* _EXERCISE DESCRIPTION_
Copy every line in the records below that contains the word "right".

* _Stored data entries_
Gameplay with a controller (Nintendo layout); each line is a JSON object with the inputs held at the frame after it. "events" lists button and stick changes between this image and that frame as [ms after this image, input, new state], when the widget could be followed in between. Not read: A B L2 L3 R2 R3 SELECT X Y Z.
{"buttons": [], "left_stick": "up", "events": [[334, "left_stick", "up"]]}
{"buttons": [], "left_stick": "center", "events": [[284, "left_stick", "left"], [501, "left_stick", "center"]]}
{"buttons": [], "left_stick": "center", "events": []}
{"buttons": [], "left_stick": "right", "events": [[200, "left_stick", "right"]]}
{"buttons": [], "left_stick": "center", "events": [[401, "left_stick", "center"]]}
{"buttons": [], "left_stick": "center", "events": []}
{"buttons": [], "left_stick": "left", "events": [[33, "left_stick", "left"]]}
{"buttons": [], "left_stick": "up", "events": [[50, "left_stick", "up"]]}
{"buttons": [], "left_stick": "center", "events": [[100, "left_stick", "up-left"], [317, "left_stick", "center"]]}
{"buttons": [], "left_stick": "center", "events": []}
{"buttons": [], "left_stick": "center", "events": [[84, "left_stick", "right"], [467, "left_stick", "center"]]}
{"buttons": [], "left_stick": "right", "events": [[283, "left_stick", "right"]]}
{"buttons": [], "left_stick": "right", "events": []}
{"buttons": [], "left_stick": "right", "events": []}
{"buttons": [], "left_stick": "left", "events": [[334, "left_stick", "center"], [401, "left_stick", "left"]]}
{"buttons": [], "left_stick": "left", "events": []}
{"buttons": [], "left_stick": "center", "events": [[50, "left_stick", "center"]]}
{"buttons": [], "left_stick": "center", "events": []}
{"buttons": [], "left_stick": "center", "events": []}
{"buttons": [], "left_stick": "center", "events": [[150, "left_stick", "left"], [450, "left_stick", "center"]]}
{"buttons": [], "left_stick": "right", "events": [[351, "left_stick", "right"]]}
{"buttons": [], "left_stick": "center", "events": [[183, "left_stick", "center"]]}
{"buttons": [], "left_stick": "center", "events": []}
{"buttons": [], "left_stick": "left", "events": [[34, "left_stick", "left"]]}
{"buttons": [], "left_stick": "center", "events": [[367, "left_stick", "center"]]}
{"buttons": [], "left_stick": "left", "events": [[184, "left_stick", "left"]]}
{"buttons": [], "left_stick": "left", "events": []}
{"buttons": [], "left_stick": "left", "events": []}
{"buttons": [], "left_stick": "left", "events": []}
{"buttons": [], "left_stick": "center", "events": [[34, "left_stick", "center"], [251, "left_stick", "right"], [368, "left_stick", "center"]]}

* _RESPONSE TO THE TASK_
{"buttons": [], "left_stick": "right", "events": [[200, "left_stick", "right"]]}
{"buttons": [], "left_stick": "center", "events": [[84, "left_stick", "right"], [467, "left_stick", "center"]]}
{"buttons": [], "left_stick": "right", "events": [[283, "left_stick", "right"]]}
{"buttons": [], "left_stick": "right", "events": []}
{"buttons": [], "left_stick": "right", "events": []}
{"buttons": [], "left_stick": "right", "events": [[351, "left_stick", "right"]]}
{"buttons": [], "left_stick": "center", "events": [[34, "left_stick", "center"], [251, "left_stick", "right"], [368, "left_stick", "center"]]}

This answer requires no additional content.